Nessuna cosa estesa, nessun "corpo" è causa di se stesso. Nessun corpo infatti riposa in sé, è sostanza e fondamento a se stesso, ma rimanda ad altri corpi come sua causa e questi ad altri ancora. La loro sostanza è unicamente in Dio. A sua volta, nessun pensiero ha in sé il proprio fondamento, cioè si concepisce di per sé, ma rimanda ad altri pensieri e, proprio come Cartesio ha mostrato, non trova pace in una verità compiuta se non uscendo da sé.
Quindi pensiero ed estensione non sono sostanze, ma attributi della sostanza che non può essere che unica. Se infatti ipotizzassimo l'esistenza di più sostanze, per esempio due, esse avrebbero i medesimi requisiti (sarebbero entrambe in sé e per sé, nel senso sopra indicato, o non sarebbero sostanze); quindi non si distinguerebbero affatto: nessun pensiero "distinto", come diceva Cartesio, potrebbe formularsi su di loro. Ciò significa che esse coincidono e sono un'unica sostanza: la sostanza che si identifica con l'essere infinito di Dio (infinito perché il "finito" appartiene ai corpi e ai pensieri, che non sono sostanze).
È quindi Dio l'unica sostanza, l'unica realtà vera. Affermazione assolutamente necessaria nella sua coerenza, ma anche preoccupante per le sue conseguenze. Stiamo dicendo infatti che, fuori di Dio, niente è davvero reale. Per esempio gli individui; per esempio le persone umane e le loro "anime": tutta la metafisica tradizionale, e in particolare tutta la metafisica cristiana, comincia allora a vacillare.

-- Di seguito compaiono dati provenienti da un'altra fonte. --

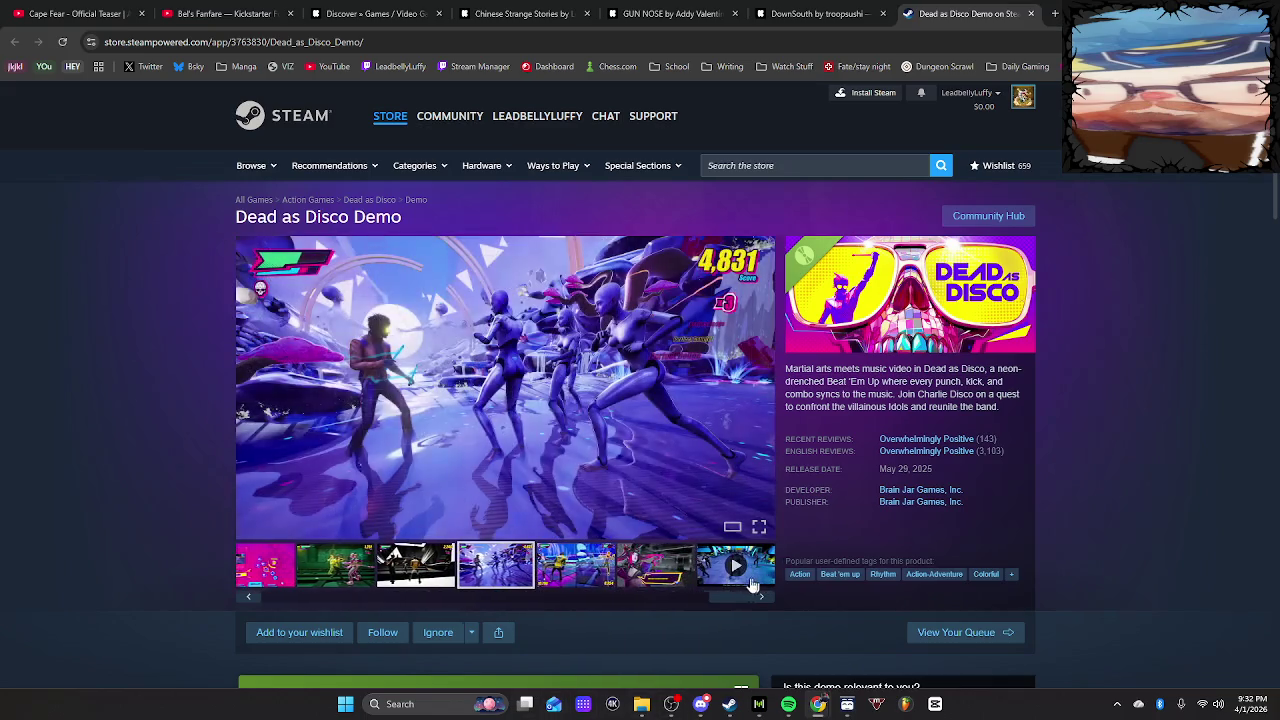
pyautogui.click(575, 570)
pyautogui.click(655, 568)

Le enormi conseguenze di una siffatta dottrina sono evidenti. Dio non può più essere concepito, biblicamente, come un essere che provvede al mondo. Dio non provvede a nulla, perché lui stesso è l'unica realtà. Ogni concezione di un Dio che intende e, in funzione di ciò che intende, vuole e ottiene ciò che vuole, è respinta da Spinoza come antropomorfica, e inadatta a caratterizzare la sostanza divina. In Dio volontà e intelletto non si distinguono (come, del resto, aveva già detto Cartesio, sebbene con tutt'altre intenzioni). Il senso in cui la natura "deriva" da Dio, secondo Spinoza, non solo non è riducibile alla creazione ebraico-cristiana, ma non è neppure avvicinabile a quello, neoplatonico, di un passaggio automatico. La natura si può dire che "derivi" da Dio, osserva Spinoza, solo nel senso in cui il valore di 180 gradi della somma degli angoli di un triangolo "deriva" dalla definizione del triangolo stesso. La natura, infatti, non è altro che il modo (o l'insieme dei modi) in cui Dio è.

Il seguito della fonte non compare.